El estilo de Piñeiro se ha venido afinando de película en película, de modo que cada una es más refinada que la anterior. Hermia & Helena tiene un grado de sofisticación formal que la pone a la altura de lo más alto del cine contemporáneo. Todo es exquisito, desde el modo en que la sucesión de imágenes de verano del comienzo (cerezo en flor-fundido encadenado a flores-fundido encadenado a postales de flores-fundido encadenado a mano que quema esas postales) se ve invertido por las imágenes de invierno hacia la mitad del metraje hasta la elipsis por la cual Carmen entra en el subte de Nueva York al final de la secuencia inicial y sale del subte B al comienzo de la siguiente secuencia. O esa escena, tan nouvelle vague, en que Camila le pregunta a su novio si siguió filmando, y en lugar de respuesta viene un corto entero en blanco y negro. O algunas intromisiones propias del cine experimental en medio de la narración.

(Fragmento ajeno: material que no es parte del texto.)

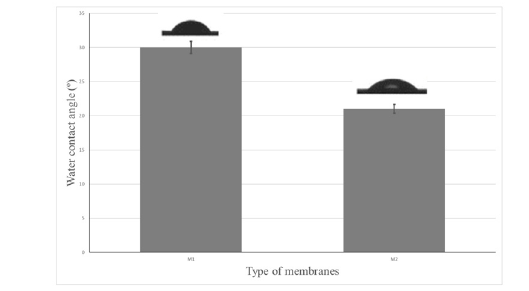
Figure 4. Contact angle of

El problema viene a la hora de desentrañar los signos. Algunos parecerían ser solo aparentes y estar allí por gusto, con lo cual el espectador puede llegar a embarcarse en un trabajo inútil si intenta hallarles más sentido del que tienen. El cerezo “japonés”, por ejemplo (que se suma a un cartel escrito en ideogramas). El par de planos aéreos, bellísimos, en los cuales la distancia no parecería decir demasiado. Las postales que se queman. Dos veces, para más datos. Unas con flores, la otra no. Otros signos son decididamente herméticos y pueden llegar a resultar ligeramente enervantes por el modo desafiante que tienen de serlo. Como la puerta que se cierra y se abre nada menos que seis veces, nada menos que al final de la película, sin que se sepa qué puerta es y que hace allí.